(Extracted page text data)
■ ■ ■ ■ ■ ■ ■

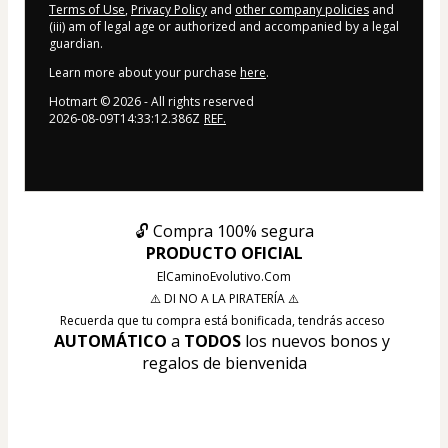
Terms of Use
,
Privacy Policy
and
other company policies
and
(iii) am of legal age or authorized and accompanied by a legal
guardian.
Learn more about your purchase
here
.
Hotmart ©
2026
- All rights reserved
2026-08-09T14:33:12.386Z
REF.
🔓 Compra 100% segura
PRODUCTO OFICIAL
ElCaminoEvolutivo.Com
⚠️ DI NO A LA PIRATERÍA ⚠️
Recuerda que tu compra está bonificada, tendrás acceso 
AUTOMÁTICO
 a 
TODOS
 los nuevos bonos y 
regalos de bienvenida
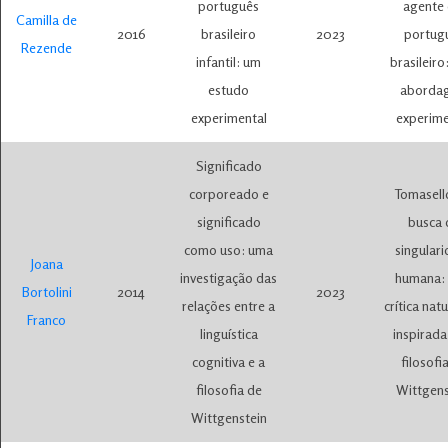
português
agente
Camilla de
2016
brasileiro
2023
portug
Rezende
infantil: um
brasileir
estudo
aborda
experimental
experime
Significado
corporeado e
Tomasell
significado
busca 
como uso: uma
singular
Joana
investigação das
humana:
Bortolini
2014
2023
relações entre a
crítica natu
Franco
linguística
inspirada
cognitiva e a
filosofi
filosofia de
Wittgens
Wittgenstein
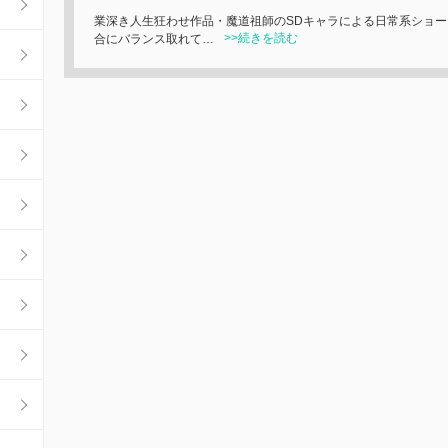
業深き人生狂わせ作品・魔道祖師のSDキャラによる日常系ショ
>>続きを読む
合にバランス取れて…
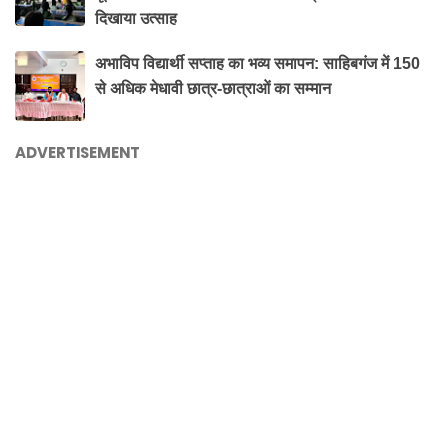
दिखाया उत्साह
अभाविप विद्यार्थी सप्ताह का भव्य समापन: साहिबगंज में 150
से अधिक मेधावी छात्र-छात्राओं का सम्मान
ADVERTISEMENT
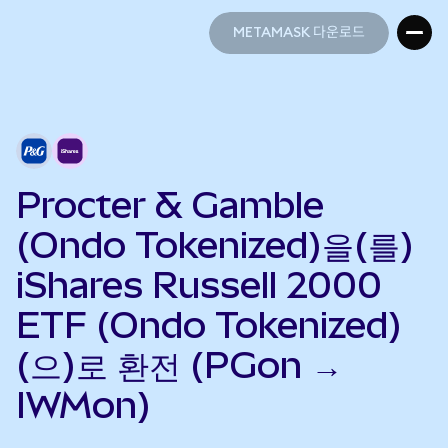
METAMASK 다운로드
METAMASK 다운로드
Procter & Gamble
(Ondo Tokenized)을(를)
iShares Russell 2000
ETF (Ondo Tokenized)
(으)로 환전 (PGon →
IWMon)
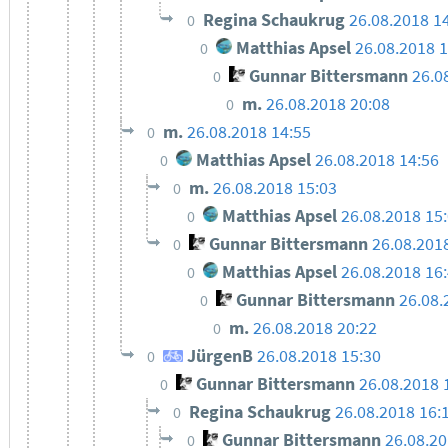
Regina Schaukrug
26.08.2018 1
0
Matthias Apsel
26.08.2018 1
0
Gunnar Bittersmann
26.0
0
m.
26.08.2018 20:08
0
m.
26.08.2018 14:55
0
Matthias Apsel
26.08.2018 14:56
0
m.
26.08.2018 15:03
0
Matthias Apsel
26.08.2018 15
0
Gunnar Bittersmann
26.08.201
0
Matthias Apsel
26.08.2018 16
0
Gunnar Bittersmann
26.08.
0
m.
26.08.2018 20:22
0
JürgenB
26.08.2018 15:30
0
Gunnar Bittersmann
26.08.2018 
0
Regina Schaukrug
26.08.2018 16:
0
Gunnar Bittersmann
26.08.20
0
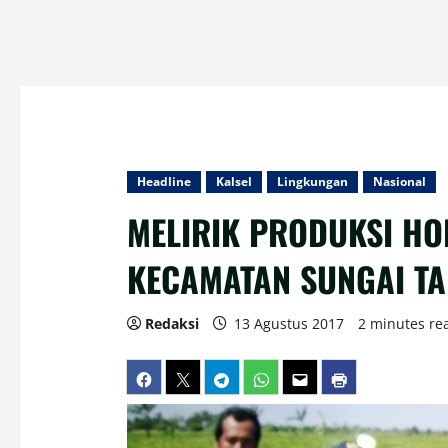
Headline
Kalsel
Lingkungan
Nasional
​MELIRIK PRODUKSI H
KECAMATAN SUNGAI T
Redaksi
13 Agustus 2017
2 minutes re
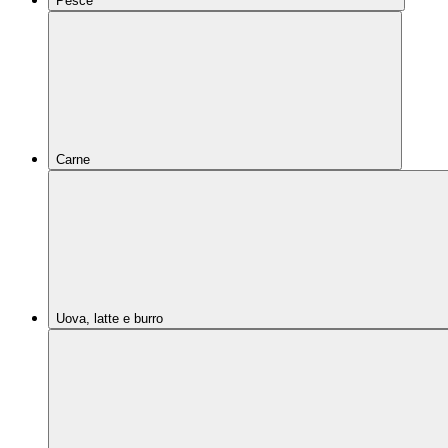
Pesce
Carne
Uova, latte e burro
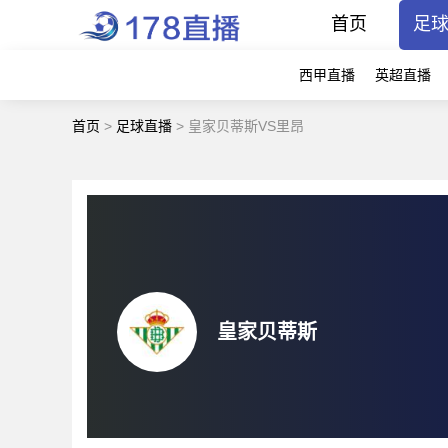
首页
足
西甲直播
英超直播
首页
>
足球直播
>
皇家贝蒂斯VS里昂
皇家贝蒂斯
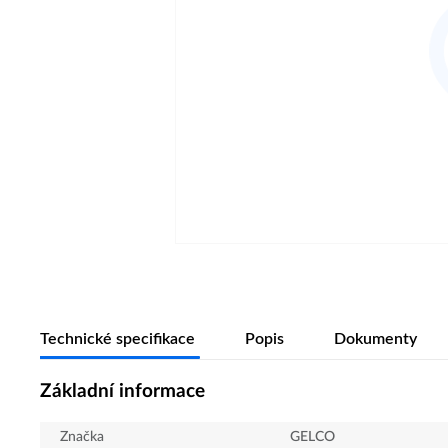
Technické specifikace
Popis
Dokumenty
Základní informace
Značka
GELCO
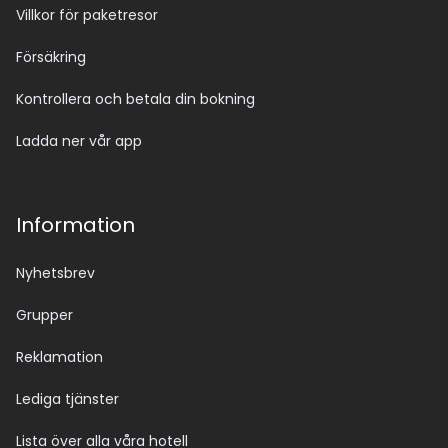
Villkor för paketresor
Försäkring
Kontrollera och betala din bokning
Ladda ner vår app
Information
Nyhetsbrev
Grupper
Reklamation
Lediga tjänster
Lista över alla våra hotell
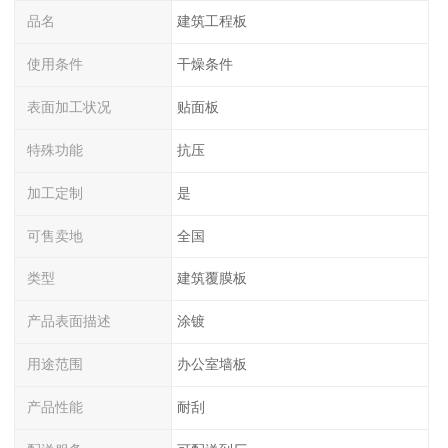
品名
建筑工程板
使用条件
干燥条件
表面加工状况
贴面板
特殊功能
抗压
加工定制
是
可售卖地
全国
类型
建筑覆膜板
产品表面描述
涂镀
用途范围
办公室墙板
产品性能
耐刮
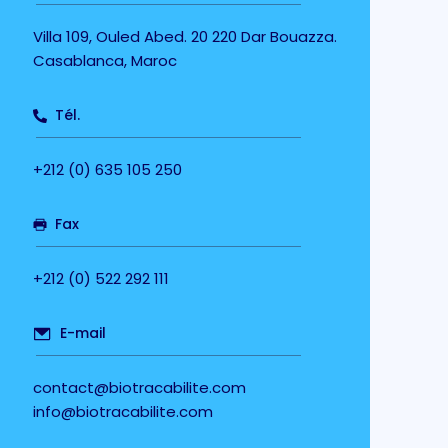
Villa 109, Ouled Abed. 20 220 Dar Bouazza.
Casablanca, Maroc
Tél.
+212 (0) 635 105 250
Fax
+212 (0) 522 292 111
E-mail
contact@biotracabilite.com
info@biotracabilite.com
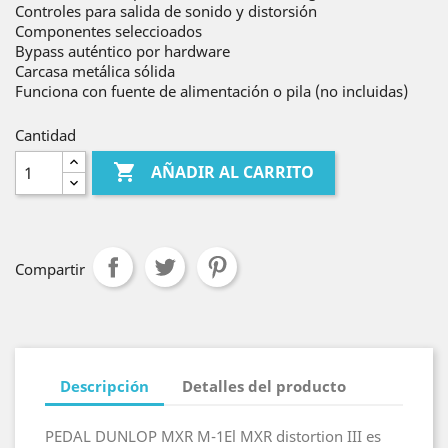
Controles para salida de sonido y distorsión
Componentes seleccioados
Bypass auténtico por hardware
Carcasa metálica sólida
Funciona con fuente de alimentación o pila (no incluidas)
Cantidad

AÑADIR AL CARRITO
Compartir
Descripción
Detalles del producto
PEDAL DUNLOP MXR M-1El MXR distortion III es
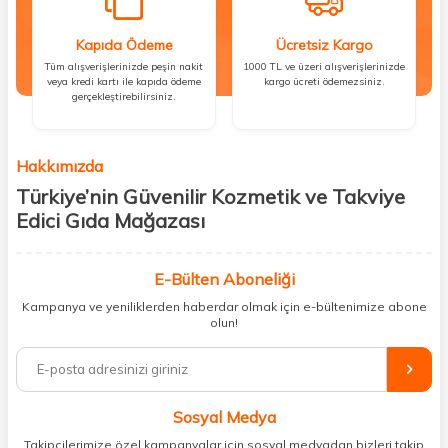
Kapıda Ödeme
Ücretsiz Kargo
Tüm alışverişlerinizde peşin nakit
1000 TL ve üzeri alışverişlerinizde
veya kredi kartı ile kapıda ödeme
kargo ücreti ödemezsiniz.
gerçekleştirebilirsiniz.
Hakkımızda
Türkiye’nin Güvenilir Kozmetik ve Takviye
Edici Gıda Mağazası
Güzellik, sağlık ve iyi hissetmek herkesin hakkı! Biz de bu vizyonla, hem
kişisel bakım hem de takviye edici gıda ürünlerini sizlerle
E-Bülten Aboneliği
buluşturuyoruz. Artık mağaza mağaza dolaşmanıza gerek yok;
Kampanya ve yeniliklerden haberdar olmak için e-bültenimize abone
ihtiyacınız olan her şeyi tek bir çatı altında topluyor ve kapınıza kadar
olun!
güvenle ulaştırıyoruz.
%100 orijinal kozmetik ve sağlık ürünleriyle güzelliğinizi tamamlayabilir,
vücudunuzu desteklemek için güvenilir takviye edici gıdalara
ulaşabilirsiniz. Cilt bakımından saç bakımına, makyajdan vitamin ve
Sosyal Medya
minerallere kadar binlerce ürünü uygun fiyat ve hızlı kargo avantajıyla
sunuyoruz.
Takipçilerimize özel kampanyalar için sosyal medyadan bizleri takip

■ ■ ■ ■ ■ ■ ■

Which lines in the entries above contain the string "biotracabilite"? Copy each of those lines.

contact@biotracabilite.com
info@biotracabilite.com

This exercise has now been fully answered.